MTN Group faces a $2 billion (Sh200 billion) demand for taxes in Nigeria, the latest in a series of skirmishes with authorities in the South African mobile phone company’s most lucrative but increasingly problematic market.
The announcement of the tax bill incurred over the last decade comes days after the west African country’s central bank ordered MTN’s Lagos-based unit to hand over $8.1 billion (Sh810 billion) that it said was illegally sent abroad.
Mobile operator MTN disclosed it had been in talks with Nigeria’s Attorney General about an investigation into tax compliance in a statement outlining the background to the case of the money sent out of the country.
“In this process, his (the Attorney General’s) office made a high-level calculation that MTN Nigeria should have paid approximately $2 billion (Sh200 billion) in taxes relating to the importation of foreign equipment and payments to foreign suppliers over the last 10 years,” MTN said.
MTN, whose Nigerian business brings in a third of its annual core profit, or EBITDA, said its total payment of around $700 million (Sh70 billion) over the 10-year period fully settled the amount owing under the taxes in question.
The latest demands come two years after MTN, Africa’s biggest telecoms company, agreed to pay more than $1 billion (Sh100 billion) to end a dispute with Nigeria over unregistered SIM cards.
Shares in MTN dropped 5.6 per cent to R81.95 (Sh531) as of 1250 GMT, bringing losses since last Thursday, when the central bank issued the $8.1 billion (Sh810 billion) demand, to nearly 25 per cent.

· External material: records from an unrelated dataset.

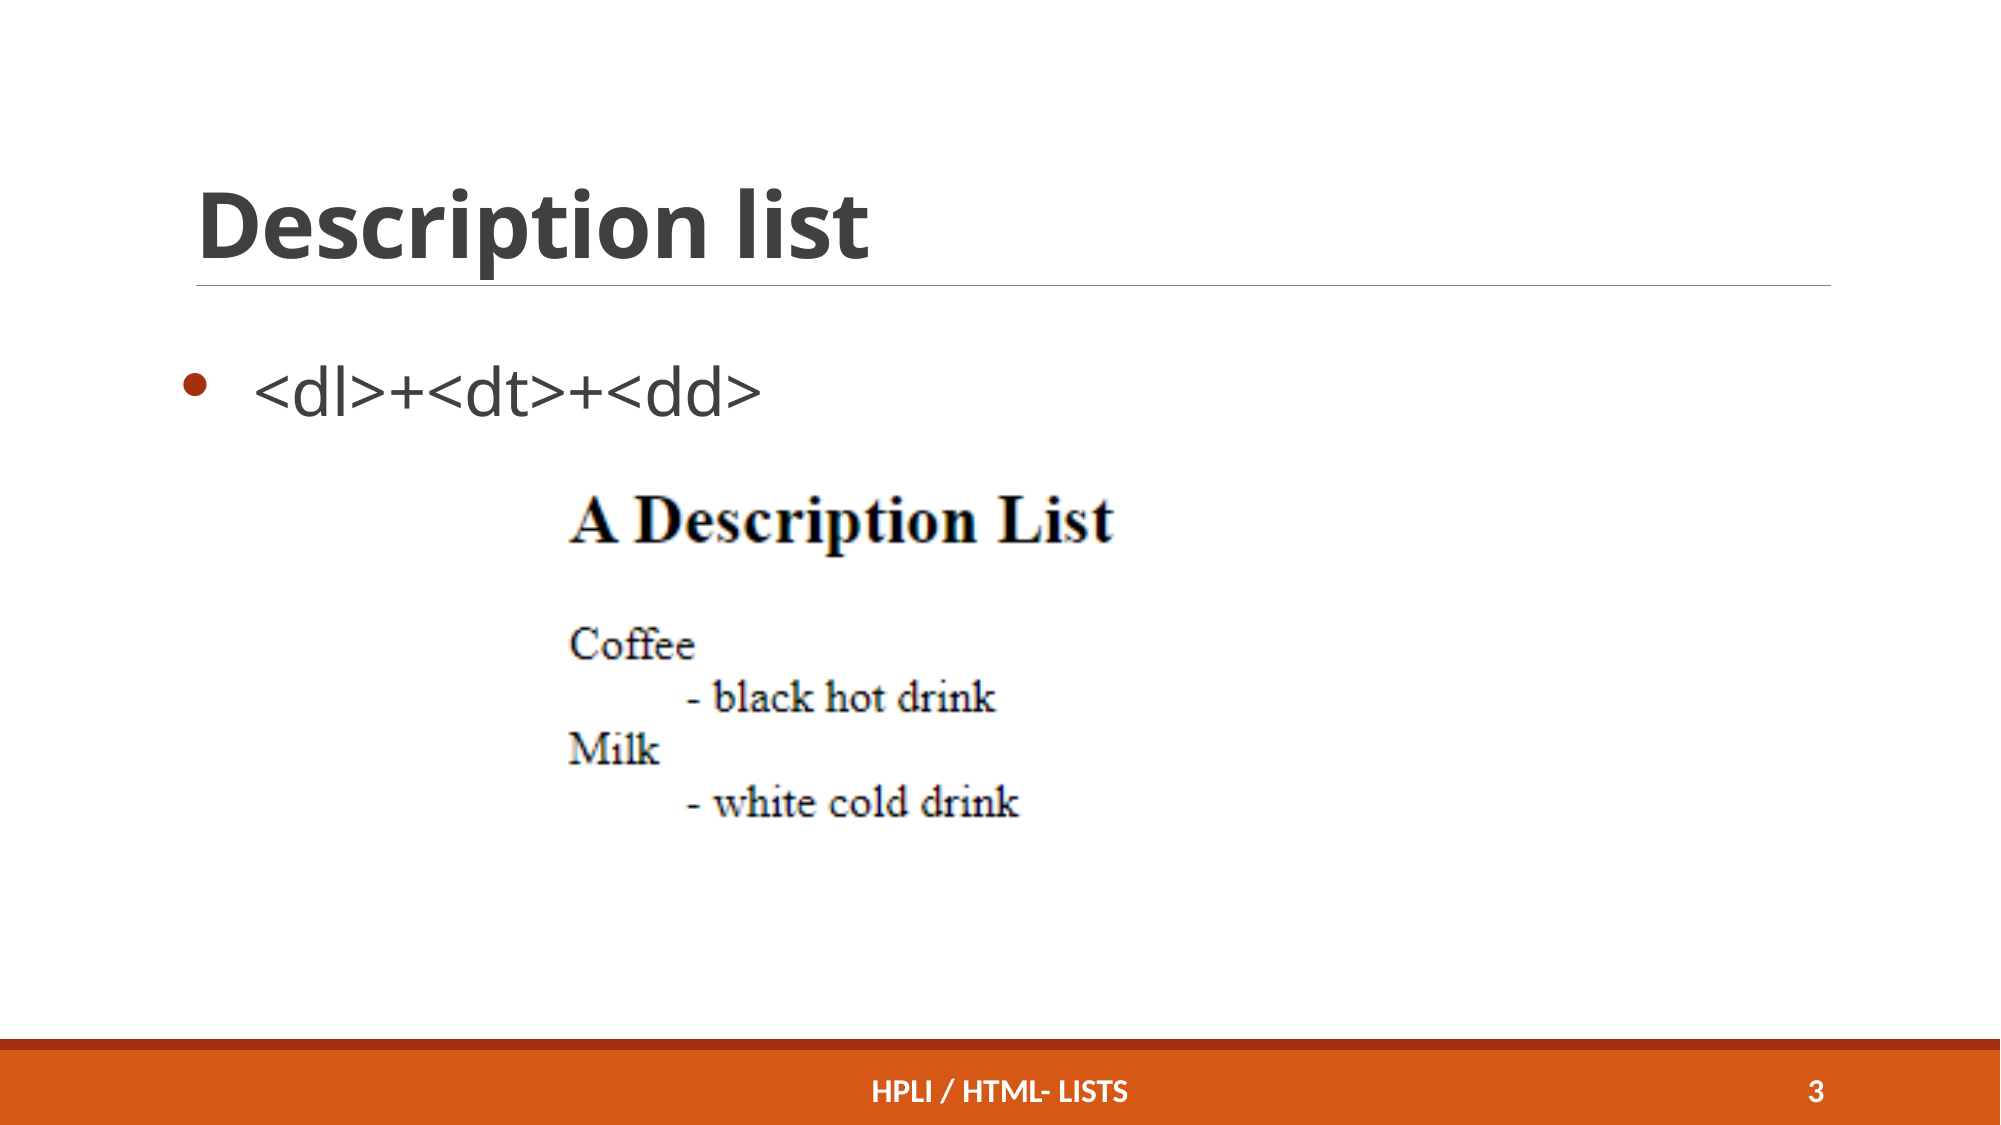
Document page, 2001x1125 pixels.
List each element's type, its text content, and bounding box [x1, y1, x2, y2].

footer HPLI / HTML- Lists [604, 1059, 1396, 1120]
title Description list [180, 47, 1830, 285]
picture [563, 455, 1256, 880]
list <dl>+<dt>+<dd> [180, 302, 1830, 963]
slide_number 2 [1624, 1059, 1840, 1120]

“These are old issues that have been investigated and closed but now they are being reopened,” said Byron Lotter, a portfolio manager at Vestact in Johannesburg.
“I’m not surprised that a lot of people are selling and saying ‘these guys are just too volatile, I’m out’. I wonder if MTN are thinking the same.”
South African hotels and casino group Sun International said it was in final stages of exiting Nigeria following clashes with regulators and shareholders.